Myth and Attention
In a post on a discussion list, someone spoke about the way tradition can blur the meeting of a historical figure with the subsequent myths that arisde around the figure: "...even Buddhism has some blurring when it comes to Siddhartha." I responded with the post below, which brought me some further thoughts on the subject I am still mulling over. I am tucking the words away here for future reference.
D
Rather say that Buddhism as a formal tradition naturally has some of this "blurring." Myth is a normal part of the formed tradition, which serves egoic understanding - rational thought. When we approach things experientially, doing the practice, we do not need myth. - it serves no purpose and holds no attraction.
When we approach things rationally, thinking about the practice as opposed to doing it, myth can provide a very useful synopsis of what is being taught. It can also reinforce the faith needed to try the experiential approach.
Jesus, Buddha, George Washington, Newton - whatever the myth and the tradition it serves, it is valuable only as a thought-tool, a symbol which can be manipulated by the conscious egoic mind in its endless quest to translate all of reality into a conceptual model.

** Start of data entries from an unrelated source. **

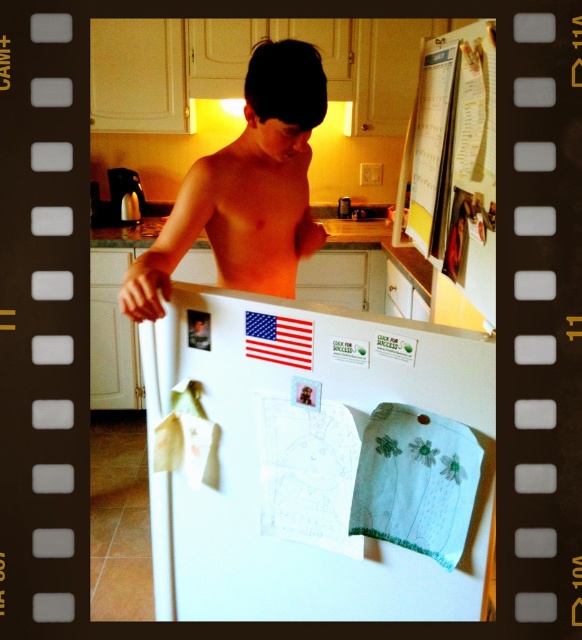
You are standing in the kitchen and want to place a small sticker on the refrigerator. You have two options for placement based on coordinates given in the image. The first option is at point [182,241] and the second is at point [219,259]. If you want the sticker to be closer to you, which point should you choose?

Point [182,241] is closer to the viewer than point [219,259], so you should choose the first option at point [182,241] to place the sticker closer to you.

You are a delivery person trying to place a package on the kitchen counter. The package is 12 inches wide. The white matte refrigerator at center and the pinkish flesh muscle at center are in your way. Can you fit the package between them?

The distance between the white matte refrigerator at center and the pinkish flesh muscle at center is 28.23 inches. Since the package is only 12 inches wide, there is enough space to fit it between them.

You are a delivery person who needs to deliver a package to the kitchen. The package is too large to fit through the doorway. The doorway is the same height as the shiny skin at center. Can the package fit through the doorway if it is the same height as the white matte refrigerator at center?

The white matte refrigerator at center is shorter than shiny skin at center. Since the doorway is the same height as the shiny skin at center, and the package is the same height as the white matte refrigerator at center, the package can fit through the doorway because it is shorter than the doorway height.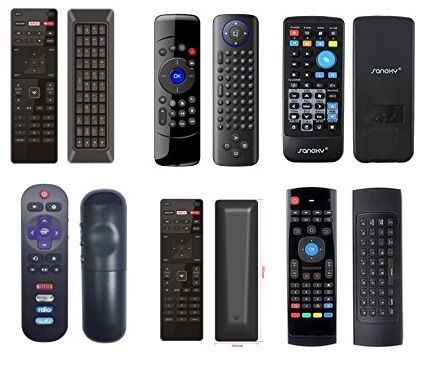
Identify the location of power button on remote controls. (294, 202), (196, 211), (40, 191), (294, 36), (190, 54), (48, 24).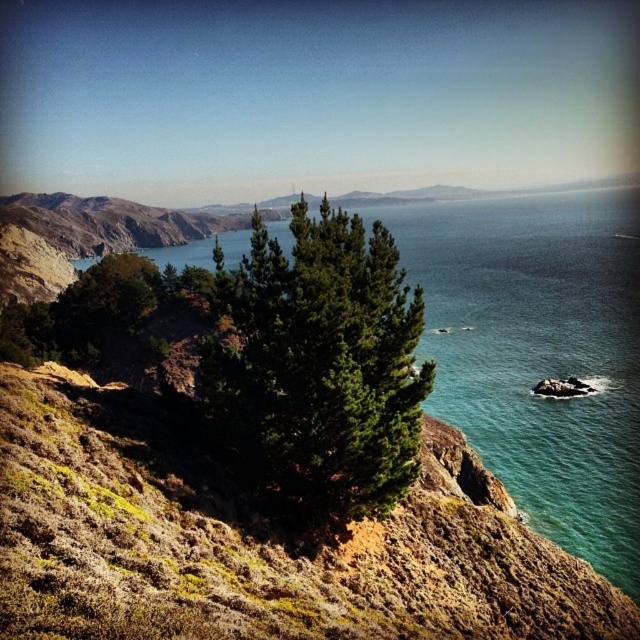
You are standing on the rugged, rocky hillside in the scene and want to reach the greenish blue water at center. According to the coordinates provided, what direction should you head to from your current position at point (540, 353)?

The point (540, 353) is already at the greenish blue water at center, so you are already there.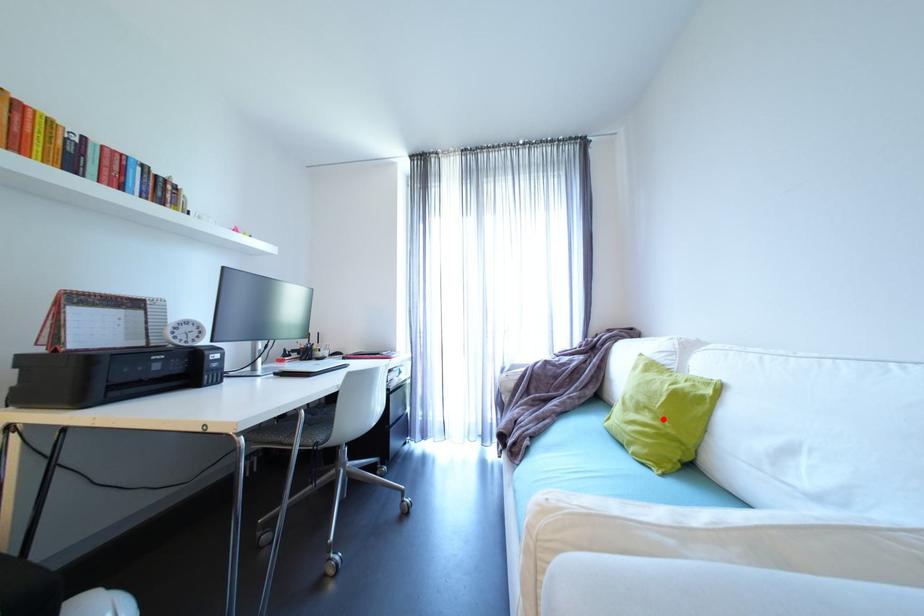
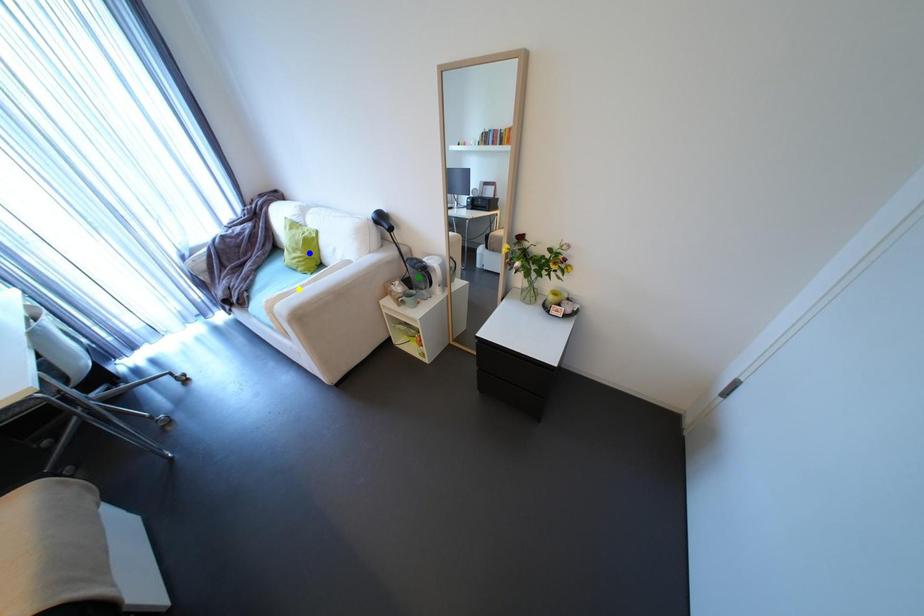
Question: I am providing you with two images of the same scene from different viewpoints. A red point is marked on the first image. You are given multiple points on the second image. Which spot in image 2 lines up with the point in image 1?

Choices:
 (A) green point
 (B) blue point
 (C) yellow point

Answer: (B)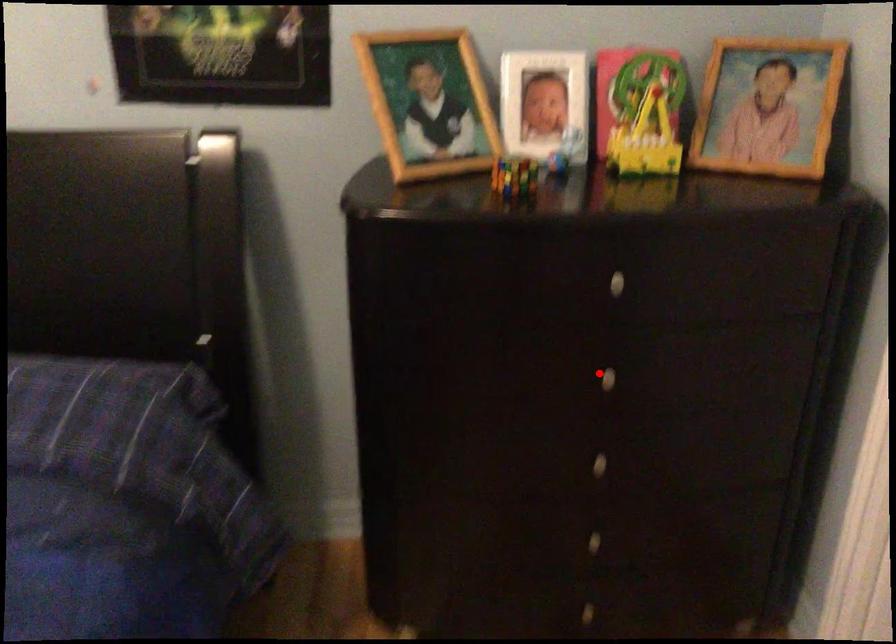
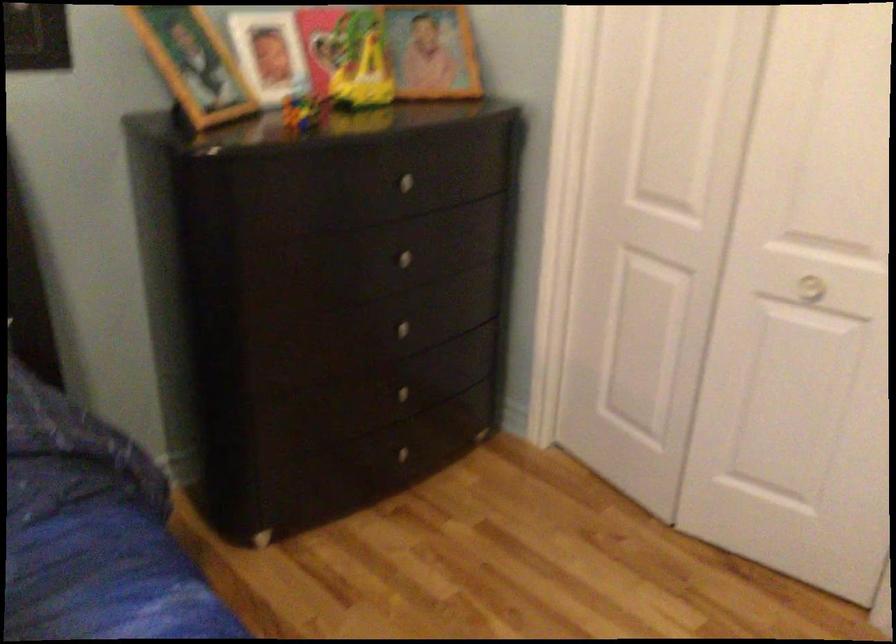
Find the pixel in the second image that matches the highlighted location in the first image.

(399, 258)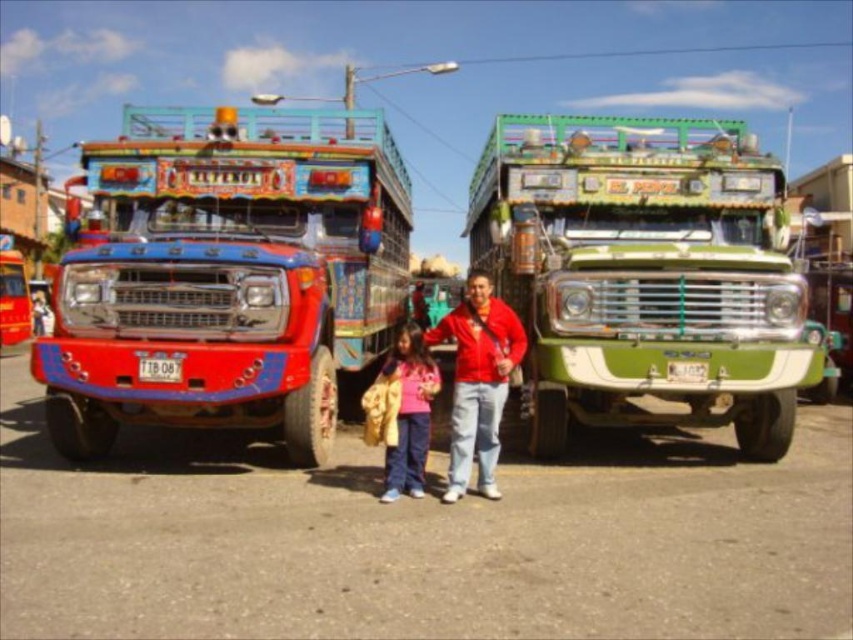
You are standing in front of the two buses and notice two people wearing the red matte jacket at center and the matte pink shirt at center. Which person is closer to you?

The red matte jacket at center is closer to you because the matte pink shirt at center is behind it.

Where is the shiny red truck at left located in the image?

The shiny red truck at left is located at point [225,273] in the image.

You are standing in front of the two decorated buses and notice two points marked in the scene. Which of the two points, point (352, 348) or point (407, 404), is closer to you?

Point (352, 348) is closer to you because it is further to the camera than point (407, 404).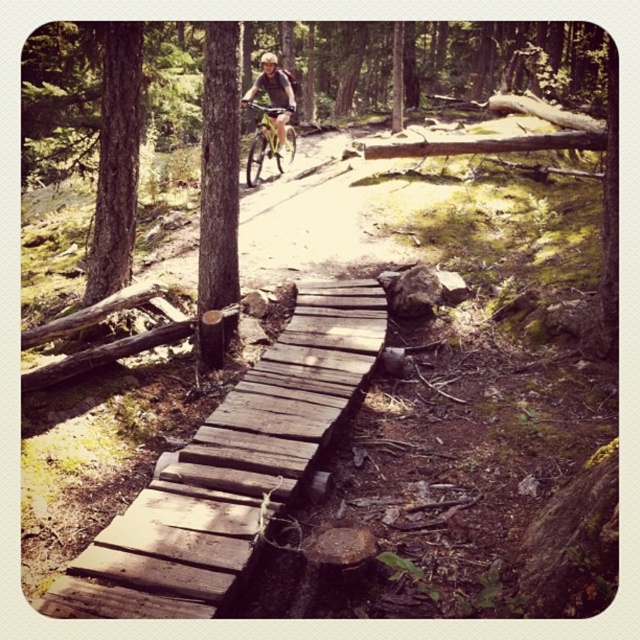
Is point (291, 385) farther from viewer compared to point (273, 60)?

No.

Who is more forward, (344, 301) or (266, 67)?

Point (344, 301) is more forward.

What do you see at coordinates (230, 468) in the screenshot? I see `weathered wooden bridge at center` at bounding box center [230, 468].

Where is `weathered wooden bridge at center`? weathered wooden bridge at center is located at coordinates (230, 468).

Which is behind, point (285, 90) or point (269, 60)?

The point (285, 90) is more distant.

Based on the photo, can you confirm if matte black helmet at upper center is positioned to the right of white matte helmet at upper center?

Correct, you'll find matte black helmet at upper center to the right of white matte helmet at upper center.

Does point (284, 115) lie behind point (260, 56)?

No, (284, 115) is in front of (260, 56).

Where is `matte black helmet at upper center`? The height and width of the screenshot is (640, 640). matte black helmet at upper center is located at coordinates (275, 100).

Between point (176, 579) and point (292, 84), which one is positioned behind?

Point (292, 84)

Between point (333, 316) and point (292, 99), which one is positioned in front?

Point (333, 316) is more forward.

Identify the location of weathered wooden bridge at center. The width and height of the screenshot is (640, 640). (230, 468).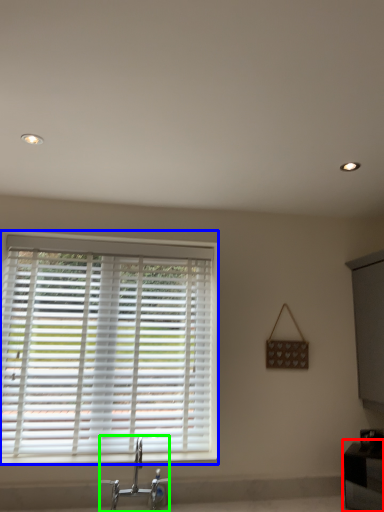
Question: Estimate the real-world distances between objects in this image. Which object is closer to vanity (highlighted by a red box), window blind (highlighted by a blue box) or tap (highlighted by a green box)?

Choices:
 (A) window blind
 (B) tap

Answer: (B)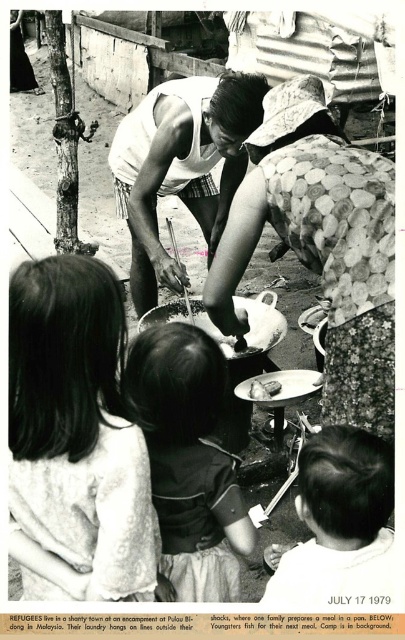
You are a photographer reviewing this historical image from 1979. You notice two items at the center of the scene. Which one is bigger between the matte white shirt at center and the smooth white plate at center?

The matte white shirt at center is larger in size compared to the smooth white plate at center.

You are a photographer observing this historical image from 1979. You notice two elements at the center of the scene. Which one is closer to the camera? The dark hair at center or the floral fabric dress at center?

The dark hair at center is in front of the floral fabric dress at center, so it is closer to the camera.

In the photograph, there are a matte white shirt at center and a smooth white plate at center. Which object is positioned to the left?

The matte white shirt at center is to the left of the smooth white plate at center.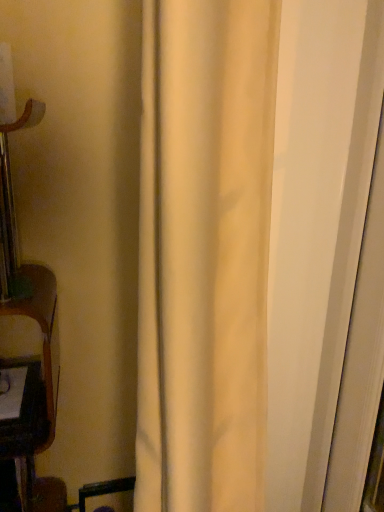
Question: From a real-world perspective, is white glossy door at right physically below beige fabric curtain at center?

Choices:
 (A) no
 (B) yes

Answer: (A)

Question: Is beige fabric curtain at center at the back of white glossy door at right?

Choices:
 (A) no
 (B) yes

Answer: (A)

Question: Does white glossy door at right contain beige fabric curtain at center?

Choices:
 (A) no
 (B) yes

Answer: (A)

Question: Does white glossy door at right have a greater width compared to beige fabric curtain at center?

Choices:
 (A) no
 (B) yes

Answer: (A)

Question: Is white glossy door at right in front of beige fabric curtain at center?

Choices:
 (A) no
 (B) yes

Answer: (A)

Question: From a real-world perspective, is white glossy door at right over beige fabric curtain at center?

Choices:
 (A) yes
 (B) no

Answer: (A)

Question: Is beige fabric curtain at center closer to camera compared to white glossy door at right?

Choices:
 (A) no
 (B) yes

Answer: (B)

Question: Is beige fabric curtain at center oriented towards white glossy door at right?

Choices:
 (A) no
 (B) yes

Answer: (A)

Question: Is beige fabric curtain at center at the left side of white glossy door at right?

Choices:
 (A) no
 (B) yes

Answer: (B)

Question: From the image's perspective, is beige fabric curtain at center beneath white glossy door at right?

Choices:
 (A) no
 (B) yes

Answer: (B)

Question: Is beige fabric curtain at center looking in the opposite direction of white glossy door at right?

Choices:
 (A) no
 (B) yes

Answer: (B)

Question: Can you confirm if beige fabric curtain at center is bigger than white glossy door at right?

Myth allows us to get a mental handle on the lesson and predict what will happen when we use it. This is the job of the thinking mind and it is quite proper for it to act so.
Of course, being enlightened and awake individuals, we all know that it would be unhealthy for us to confuse this thinking mind with our Selves...:). It is a computer, a handy and effective survival tool which occasionally goes a little out of control and overruns the consciousness it serves and is part of. A facet of the gem, no more or less than any other face.
That doesn't mean we should condemn it, though, any more than we can condemn a saw that fails to produce a straight cut. Carpenter and saw work as a unit to produce the cut, and so the thinking mind is but an aspect of the person. If I blur the historical human being with Siddhartha with a myth of the Awakened One, this is not my Evil Ego but rather simply a normal effect of where my practice is, which facet my attention is focused on. I accept it, then I continue practicing.